[Collected data entries]
------

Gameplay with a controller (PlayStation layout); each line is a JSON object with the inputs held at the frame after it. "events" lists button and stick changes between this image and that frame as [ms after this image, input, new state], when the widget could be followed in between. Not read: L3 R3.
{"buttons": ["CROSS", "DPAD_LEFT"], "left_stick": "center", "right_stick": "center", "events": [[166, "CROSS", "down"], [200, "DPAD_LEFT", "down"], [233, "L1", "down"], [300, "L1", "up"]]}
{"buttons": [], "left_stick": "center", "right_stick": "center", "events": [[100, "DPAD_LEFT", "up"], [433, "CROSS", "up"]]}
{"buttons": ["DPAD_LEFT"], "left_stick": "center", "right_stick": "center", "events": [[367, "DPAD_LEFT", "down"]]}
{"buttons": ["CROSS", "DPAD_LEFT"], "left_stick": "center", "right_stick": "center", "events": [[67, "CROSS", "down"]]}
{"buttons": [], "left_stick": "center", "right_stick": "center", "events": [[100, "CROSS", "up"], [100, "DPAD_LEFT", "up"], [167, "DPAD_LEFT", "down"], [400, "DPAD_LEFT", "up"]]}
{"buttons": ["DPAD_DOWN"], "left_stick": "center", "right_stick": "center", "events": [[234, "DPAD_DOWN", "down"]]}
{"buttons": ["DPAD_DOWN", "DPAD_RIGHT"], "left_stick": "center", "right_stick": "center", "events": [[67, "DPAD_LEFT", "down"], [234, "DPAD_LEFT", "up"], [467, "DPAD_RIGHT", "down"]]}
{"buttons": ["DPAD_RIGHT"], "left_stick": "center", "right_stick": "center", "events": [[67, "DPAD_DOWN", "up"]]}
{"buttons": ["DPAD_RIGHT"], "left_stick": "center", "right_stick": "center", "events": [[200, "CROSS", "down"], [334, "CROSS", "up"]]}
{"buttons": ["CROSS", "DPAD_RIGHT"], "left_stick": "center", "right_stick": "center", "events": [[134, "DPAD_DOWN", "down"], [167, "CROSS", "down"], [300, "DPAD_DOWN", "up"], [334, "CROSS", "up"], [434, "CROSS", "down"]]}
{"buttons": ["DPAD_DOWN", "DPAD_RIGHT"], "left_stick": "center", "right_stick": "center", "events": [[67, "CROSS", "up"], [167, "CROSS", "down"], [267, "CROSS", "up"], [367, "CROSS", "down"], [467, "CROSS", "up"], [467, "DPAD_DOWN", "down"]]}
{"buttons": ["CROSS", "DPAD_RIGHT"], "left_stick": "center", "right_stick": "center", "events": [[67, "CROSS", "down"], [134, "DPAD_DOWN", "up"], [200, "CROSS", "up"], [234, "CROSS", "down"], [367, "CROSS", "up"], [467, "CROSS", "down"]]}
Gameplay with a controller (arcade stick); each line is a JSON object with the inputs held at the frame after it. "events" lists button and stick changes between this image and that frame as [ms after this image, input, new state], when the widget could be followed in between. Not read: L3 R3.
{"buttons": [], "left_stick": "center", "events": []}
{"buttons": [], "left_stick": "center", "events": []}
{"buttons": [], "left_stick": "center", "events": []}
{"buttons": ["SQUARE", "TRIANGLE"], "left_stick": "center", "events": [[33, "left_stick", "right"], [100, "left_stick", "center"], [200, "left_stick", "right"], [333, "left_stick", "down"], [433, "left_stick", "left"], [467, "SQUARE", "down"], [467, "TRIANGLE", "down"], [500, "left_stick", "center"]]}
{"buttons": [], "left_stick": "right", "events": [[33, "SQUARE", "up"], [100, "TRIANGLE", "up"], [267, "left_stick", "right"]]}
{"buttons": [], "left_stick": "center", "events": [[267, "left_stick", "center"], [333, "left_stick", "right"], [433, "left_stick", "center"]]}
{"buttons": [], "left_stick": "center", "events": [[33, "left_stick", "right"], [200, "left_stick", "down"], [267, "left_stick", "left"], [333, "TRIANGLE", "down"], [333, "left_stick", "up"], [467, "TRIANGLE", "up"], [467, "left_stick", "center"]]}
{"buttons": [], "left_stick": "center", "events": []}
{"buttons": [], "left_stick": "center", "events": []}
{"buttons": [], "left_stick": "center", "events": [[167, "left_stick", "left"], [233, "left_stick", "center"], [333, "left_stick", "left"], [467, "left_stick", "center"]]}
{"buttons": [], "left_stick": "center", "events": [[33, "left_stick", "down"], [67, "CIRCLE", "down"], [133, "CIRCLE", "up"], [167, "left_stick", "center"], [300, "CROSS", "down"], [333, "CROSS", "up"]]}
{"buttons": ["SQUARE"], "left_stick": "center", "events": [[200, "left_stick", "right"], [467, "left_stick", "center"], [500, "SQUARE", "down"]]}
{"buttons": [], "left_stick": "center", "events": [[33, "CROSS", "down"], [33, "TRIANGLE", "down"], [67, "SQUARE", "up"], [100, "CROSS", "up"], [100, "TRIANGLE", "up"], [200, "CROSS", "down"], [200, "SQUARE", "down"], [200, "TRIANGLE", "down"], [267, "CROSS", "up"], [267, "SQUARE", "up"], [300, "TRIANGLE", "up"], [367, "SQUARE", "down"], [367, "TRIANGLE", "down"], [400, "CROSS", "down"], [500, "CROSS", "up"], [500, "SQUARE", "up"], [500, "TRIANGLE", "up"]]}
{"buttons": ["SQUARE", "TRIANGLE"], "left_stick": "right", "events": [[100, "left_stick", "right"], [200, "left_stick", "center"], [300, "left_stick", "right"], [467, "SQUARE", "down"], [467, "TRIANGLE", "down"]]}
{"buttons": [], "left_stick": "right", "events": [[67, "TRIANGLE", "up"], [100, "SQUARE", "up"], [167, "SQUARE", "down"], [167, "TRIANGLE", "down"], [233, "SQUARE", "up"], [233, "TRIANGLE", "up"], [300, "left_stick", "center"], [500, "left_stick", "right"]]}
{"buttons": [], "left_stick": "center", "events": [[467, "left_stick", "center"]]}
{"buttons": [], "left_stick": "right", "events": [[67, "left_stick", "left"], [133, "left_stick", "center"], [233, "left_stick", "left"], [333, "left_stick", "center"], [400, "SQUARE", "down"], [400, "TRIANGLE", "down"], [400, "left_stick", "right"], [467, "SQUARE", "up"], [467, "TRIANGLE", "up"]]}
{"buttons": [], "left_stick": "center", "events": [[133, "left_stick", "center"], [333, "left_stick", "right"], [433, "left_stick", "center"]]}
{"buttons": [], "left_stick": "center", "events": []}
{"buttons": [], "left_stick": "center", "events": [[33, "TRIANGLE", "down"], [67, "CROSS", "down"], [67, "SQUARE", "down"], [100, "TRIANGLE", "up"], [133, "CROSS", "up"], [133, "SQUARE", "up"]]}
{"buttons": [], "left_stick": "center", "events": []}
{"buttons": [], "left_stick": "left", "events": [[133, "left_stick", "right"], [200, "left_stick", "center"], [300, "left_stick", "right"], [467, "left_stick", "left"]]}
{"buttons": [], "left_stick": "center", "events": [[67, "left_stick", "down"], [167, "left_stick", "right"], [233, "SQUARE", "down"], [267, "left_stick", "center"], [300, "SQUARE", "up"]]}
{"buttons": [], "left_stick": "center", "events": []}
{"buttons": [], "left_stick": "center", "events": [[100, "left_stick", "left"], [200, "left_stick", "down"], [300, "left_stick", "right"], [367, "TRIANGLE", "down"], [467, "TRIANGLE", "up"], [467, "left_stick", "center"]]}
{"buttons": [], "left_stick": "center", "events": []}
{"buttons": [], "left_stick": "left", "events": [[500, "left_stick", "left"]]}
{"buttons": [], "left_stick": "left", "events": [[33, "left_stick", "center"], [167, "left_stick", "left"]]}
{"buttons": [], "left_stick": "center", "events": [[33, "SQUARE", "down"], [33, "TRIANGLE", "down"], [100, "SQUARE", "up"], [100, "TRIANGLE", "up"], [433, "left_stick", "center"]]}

------

** WHAT THE EXERCISE ASKS **
The word "each" occurs in some lines of the data above; report how many such lines there are, with no other words.

** ANSWER TO THE EXERCISE **
2